“Piggies” is a song by The Beatles on their “White Album” from 1968, of course. Considered an anti-establishment song, it also appears on their “Anthology 3” album as a demo from George Harrison’s home.
Released: 22nd November, 1968 (UK), 25 November, 1968 (US)
Recorded: 19th-20th September and 10th October, 1968
Studio: EMI Studios, London
Genre: Baroque pop, folk
Track Duration: 2:04
Record Label: Apple
Songwriter: George Harrison
Producer: George Martin
Engineer: Ken Scott
George Harrison: lead and harmony vocals, acoustic guitar, also backing vocals
John Lennon: tape effects, vocalised grunting, also backing vocals
Paul McCartney: bass, also backing vocals
Ringo Starr: tambourine
George Martin: string arrangement
Chris Thomas: harpsichord
Henry Datyner, Ronald Thomas, Norman Lederman, Eric Bowie: violin
John Underwood, Keith Cummings: viola
Eldon Fox, Reginald Kilby: cello
Written by George Harrison in early 1966, “Piggies” is all about greed and consumerism. He forgot about the song for a while but returned to it soon after he found the manuscript again in early 1968. He discovered those early lyrics in the attic of his parents’ house in Liverpool during a visit there. Furthermore, his mother, Louise, helped to provide a line in the song.
From the mid-sixties in America, the word “pig” began to mean something other than the police. Indeed, this encompassed all establishment figures and even consumerism itself. However, Harrison says that he wasn’t using “pig” in its new context.
“Piggies is a social comment. I was stuck for one line in the middle until my mother came up with the lyric, ‘What they need is a damn good whacking’ which is a nice simple way of saying they need a good hiding. It needed to rhyme with ‘backing,’ ‘lacking,’ and had absolutely nothing to do with American policemen or Californian shagnasties!”
I, Me, Mine
Be that as it may, at the time, the counterculture became more politically focused and the title of the song itself stirred up much scrutiny.
Apart from adopting the most memorable line from his mother, John Lennon also chipped in with the lyrics. He provided the final line to the song, “Clutching forks and knives to eat their bacon”. This replaced Harrison’s original line, “to cut their pork chops”. The song was a little longer but the band decided to omit a verse resulting in a song lasting around two minutes.
We may never know what George Harrison was fully thinking while writing the song although the intension was light-hearted satire. However, theories do exist. For example, musicologist, Walter Everett, claims that there is evidence that Harrison’s main inspiration for the song was George Orwell’s Animal Farm from 1945.
Meanwhile, author Ian Inglis, says some songs from the The Beatles’ White Album drew inspiration from their childhood and Piggies is one of those.
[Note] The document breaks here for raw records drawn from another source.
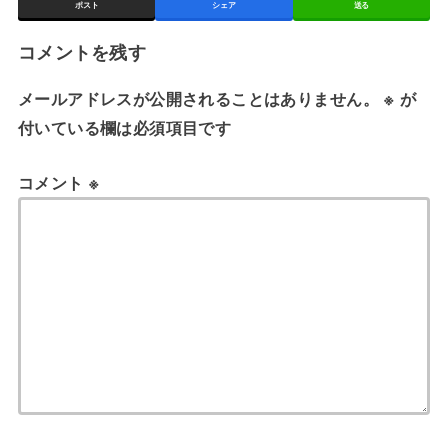
ポスト
シェア
送る
コメントを残す
メールアドレスが公開されることはありません。
※
が
付いている欄は必須項目です
コメント
※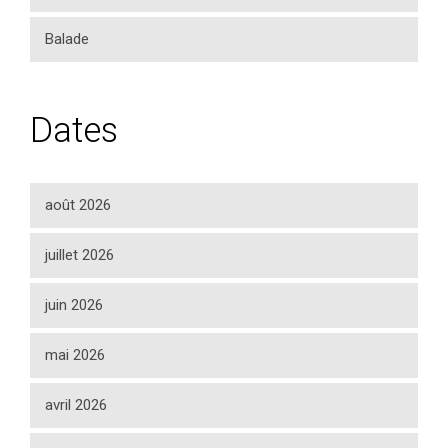
Balade
Dates
août 2026
juillet 2026
juin 2026
mai 2026
avril 2026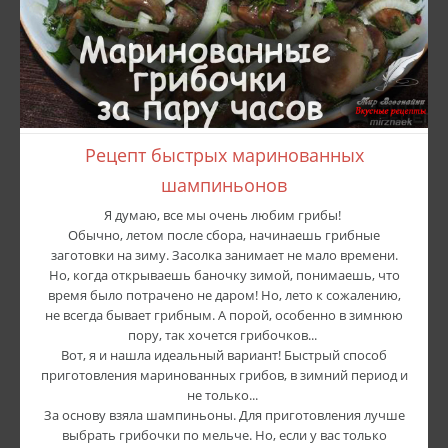
Рецепт быстрых маринованных
шампиньонов
Я думаю, все мы очень любим грибы!
Обычно, летом после сбора, начинаешь грибные
заготовки на зиму. Засолка занимает не мало времени.
Но, когда открываешь баночку зимой, понимаешь, что
время было потрачено не даром! Но, лето к сожалению,
не всегда бывает грибным. А порой, особенно в зимнюю
пору, так хочется грибочков...
Вот, я и нашла идеальный вариант! Быстрый способ
приготовления маринованных грибов, в зимний период и
не только...
За основу взяла шампиньоны. Для приготовления лучше
выбрать грибочки по мельче. Но, если у вас только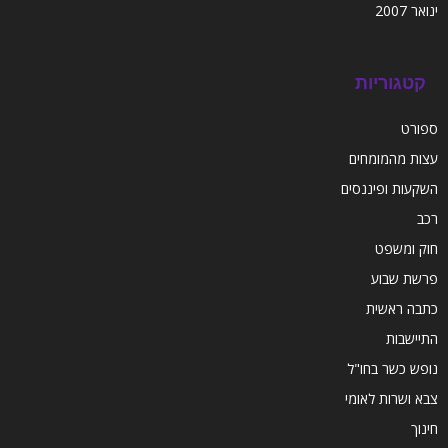
ינואר 2007
קטגוריות
ספורט
עצות מהמומחים
השקעות ופיננסים
רכב
חוק ומשפט
פרשת שבוע
כתבה ראשית
התיישבות
נופש כשר בחו"ל
צבא ושרות לאומי
חינוך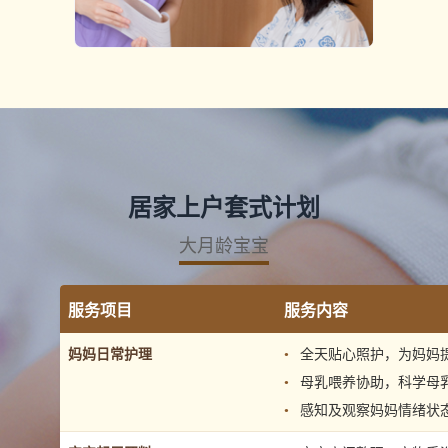
居家上户套式计划
大月龄宝宝
服务项目
服务内容
妈妈日常护理
全天贴心照护，为妈妈
母乳喂养协助，科学母
感知及观察妈妈情绪状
However, there is no getting away from the consumerism and class distinction theme.
During 1967, Charles Manson became a cult leader and his followers, aka the Manson Family, later misinterpreted the song with dire consequences.
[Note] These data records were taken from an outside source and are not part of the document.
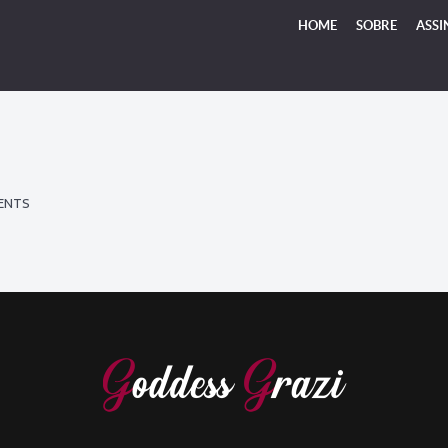
HOME
SOBRE
ASSI
ENTS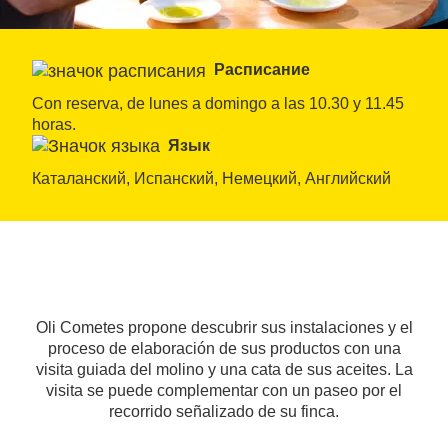
Расписание
Con reserva, de lunes a domingo a las 10.30 y 11.45 
horas.
Язык
Каталанский, Испанский, Немецкий, Английский
Oli Cometes propone descubrir sus instalaciones y el
proceso de elaboración de sus productos con una
visita guiada del molino y una cata de sus aceites. La
visita se puede complementar con un paseo por el
recorrido señalizado de su finca.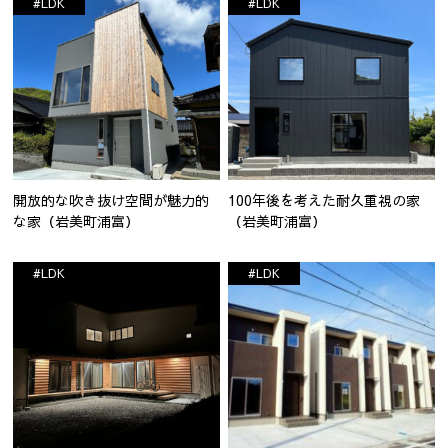
#LDK
#LDK
開放的な吹き抜け空間が魅力的
100年後を考えた耐久重視の家
な家（岩美町浦富）
（岩美町浦富）
#LDK
#LDK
The political upheaval in the late 1960’s coincided with the rise of the Black Power movement in America. At the same time, Charles Manson believed that there would be an uprising which would see the establishment and the black community at war with each other. The result of this apocalyptic conflict would see the Manson Family rule America on counterculture principles.
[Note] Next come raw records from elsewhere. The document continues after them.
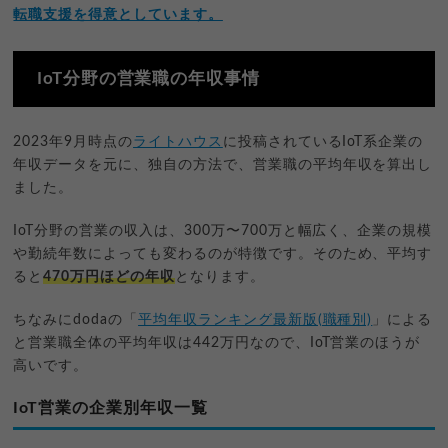
転職支援を得意としています。
IoT分野の営業職の年収事情
2023年9月時点の
ライトハウス
に投稿されているIoT系企業の
年収データを元に、独自の方法で、営業職の平均年収を算出し
ました。
IoT分野の営業の収入は、300万〜700万と幅広く、企業の規模
や勤続年数によっても変わるのが特徴です。そのため、平均す
ると
470万円ほどの年収
となります。
ちなみにdodaの「
平均年収ランキング最新版(職種別)
」による
と営業職全体の平均年収は442万円なので、IoT営業のほうが
高いです。
IoT営業の企業別年収一覧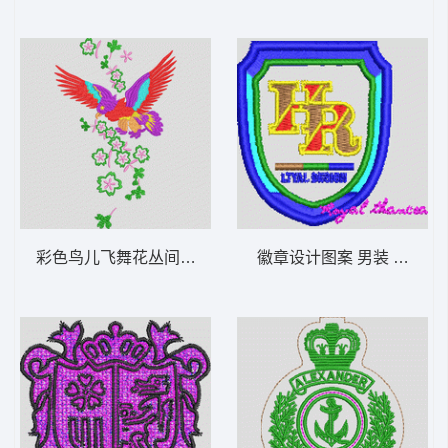
彩色鸟儿飞舞花丛间 鹰
徽章设计图案 男装 章仔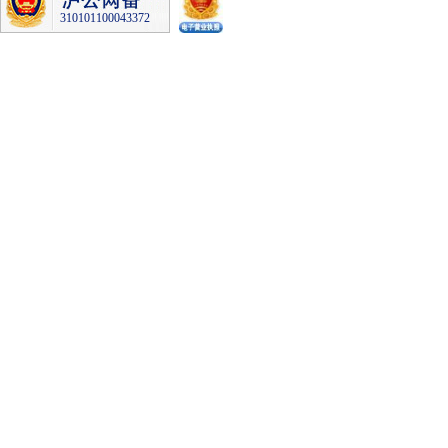
310101100043372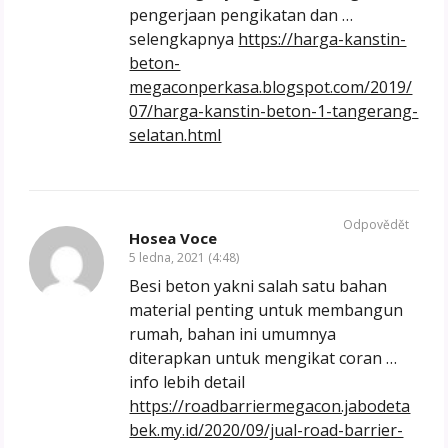
pengerjaan pengikatan dan …
selengkapnya
https://harga-kanstin-
beton-
megaconperkasa.blogspot.com/2019/
07/harga-kanstin-beton-1-tangerang-
selatan.html
Odpovědět
Hosea Voce
5 ledna, 2021 (4:48)
Besi beton yakni salah satu bahan
material penting untuk membangun
rumah, bahan ini umumnya
diterapkan untuk mengikat coran …
info lebih detail
https://roadbarriermegacon.jabodeta
bek.my.id/2020/09/jual-road-barrier-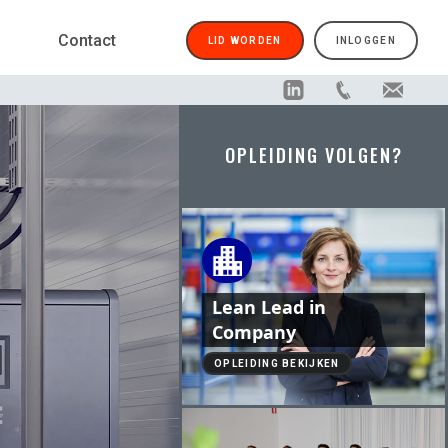
Contact
LID WORDEN
INLOGGEN
OPLEIDING VOLGEN?
Lean Lead in
Company
OPLEIDING BEKIJKEN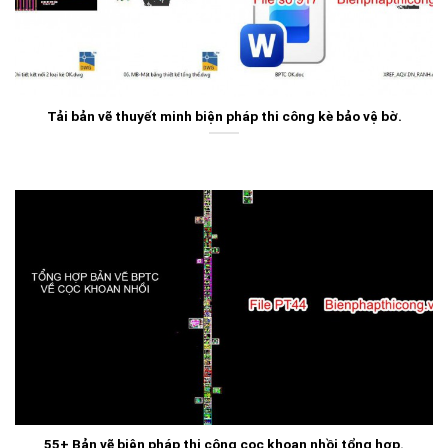
Tải bản vẽ thuyết minh biện pháp thi công kè bảo vệ bờ.
55+ Bản vẽ biện pháp thi công cọc khoan nhồi tổng hợp.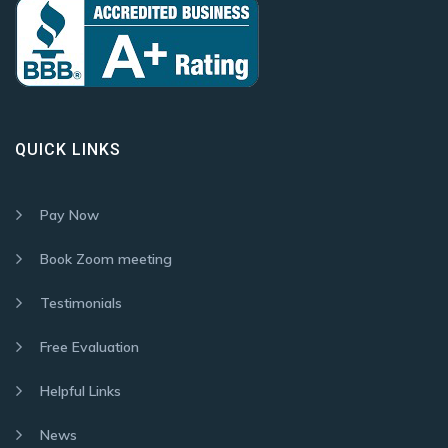
QUICK LINKS
Pay Now
Book Zoom meeting
Testimonials
Free Evaluation
Helpful Links
News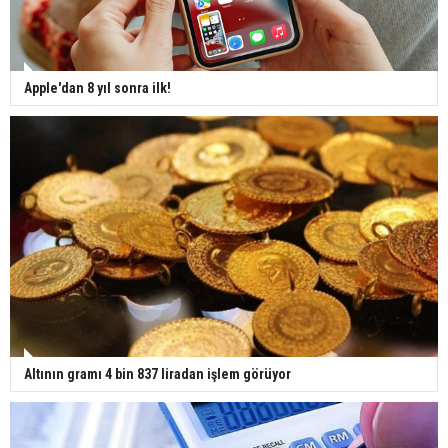
Apple'dan 8 yıl sonra ilk!
Altının gramı 4 bin 837 liradan işlem görüyor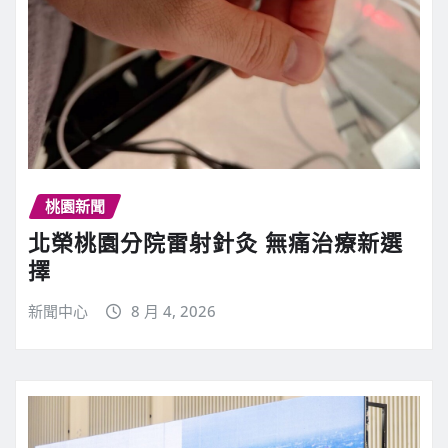
桃園新聞
北榮桃園分院雷射針灸 無痛治療新選
擇
新聞中心
8 月 4, 2026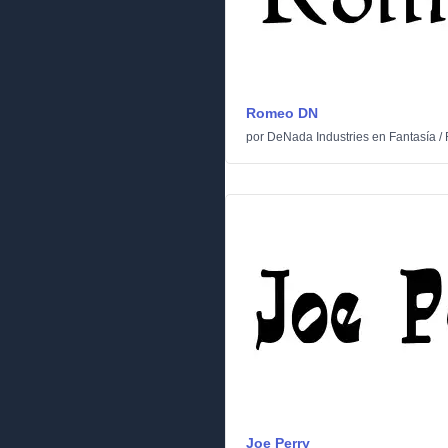
Romeo DN
por
DeNada Industries
en
Fantasía
/
Joe Perry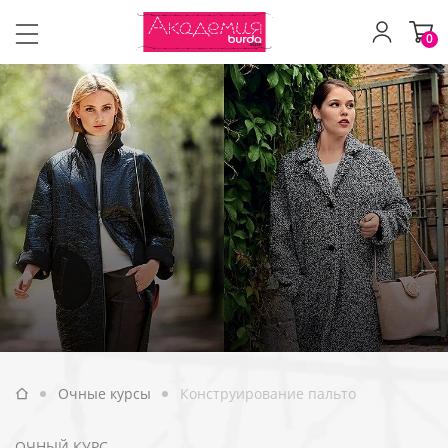
0
Очные курсы
Конструирование пальто
ОЧНЫЙ КУРС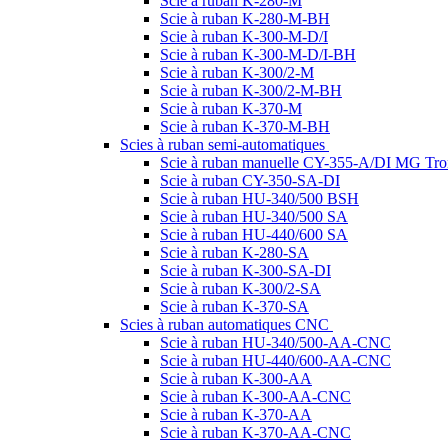
Scie à ruban K-280-M
Scie à ruban K-280-M-BH
Scie à ruban K-300-M-D/I
Scie à ruban K-300-M-D/I-BH
Scie à ruban K-300/2-M
Scie à ruban K-300/2-M-BH
Scie à ruban K-370-M
Scie à ruban K-370-M-BH
Scies à ruban semi-automatiques
Scie à ruban manuelle CY-355-A/DI MG Tro
Scie à ruban CY-350-SA-DI
Scie à ruban HU-340/500 BSH
Scie à ruban HU-340/500 SA
Scie à ruban HU-440/600 SA
Scie à ruban K-280-SA
Scie à ruban K-300-SA-DI
Scie à ruban K-300/2-SA
Scie à ruban K-370-SA
Scies à ruban automatiques CNC
Scie à ruban HU-340/500-AA-CNC
Scie à ruban HU-440/600-AA-CNC
Scie à ruban K-300-AA
Scie à ruban K-300-AA-CNC
Scie à ruban K-370-AA
Scie à ruban K-370-AA-CNC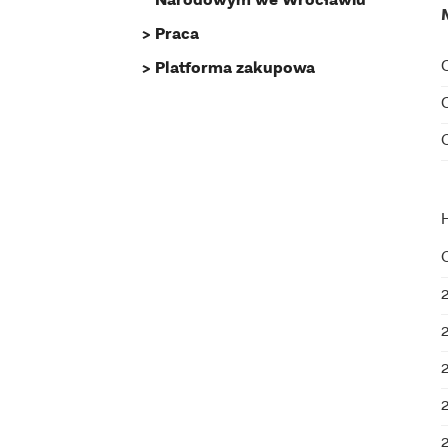
Praca
Platforma zakupowa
In order to instigate the conflict, there needed to be a catalyst of some sort. Manson believed that music from The Beatles’ White Album gave such instructions. “Piggies”, especially the line provided by Harrison’s mother, “What they need is a damn good whacking”, poured fuel on the fire.
They believed that attacks against the white bourgeoisie could spark off the conflict. After committing a series of murders, the Manson Family daubed “Political Piggy”, “Pig” and “Death to Pigs” on the walls using the victims’ blood. In one horrific murder, they inserted cutlery into the victim’s body as if to reference the line, “Clutching forks and knives to eat their bacon”.
The authorities acted swiftly and brought the cult down.
The Beatles started recording Piggies on the 19th September, 1968, in Studios One and Two at the Abbey Road studio in London during the 7.15pm-5.30am session. There was 11 takes that day and they chose the last one as the rhythm track for overdubbing.
On the 20th September, George Harrison recorded his lead vocals but there are three contrasting elements. At the beginning of the song we hear a more natural approach. In the middle, Harrison sang through a filter to create the nasal sound. Then, the end chorus is where Harrison sings his own harmony vocals in various ranges.
On the 10th of October, George Martin arranged a string section suitable for overdubbing onto the final mix.
The version we hear on their “Anthology 3” album from 1996 is the demo song. The band recorded this at George Harrison’s home in May, 1968 and it includes George Harrison’s last line before Lennon’s amendment.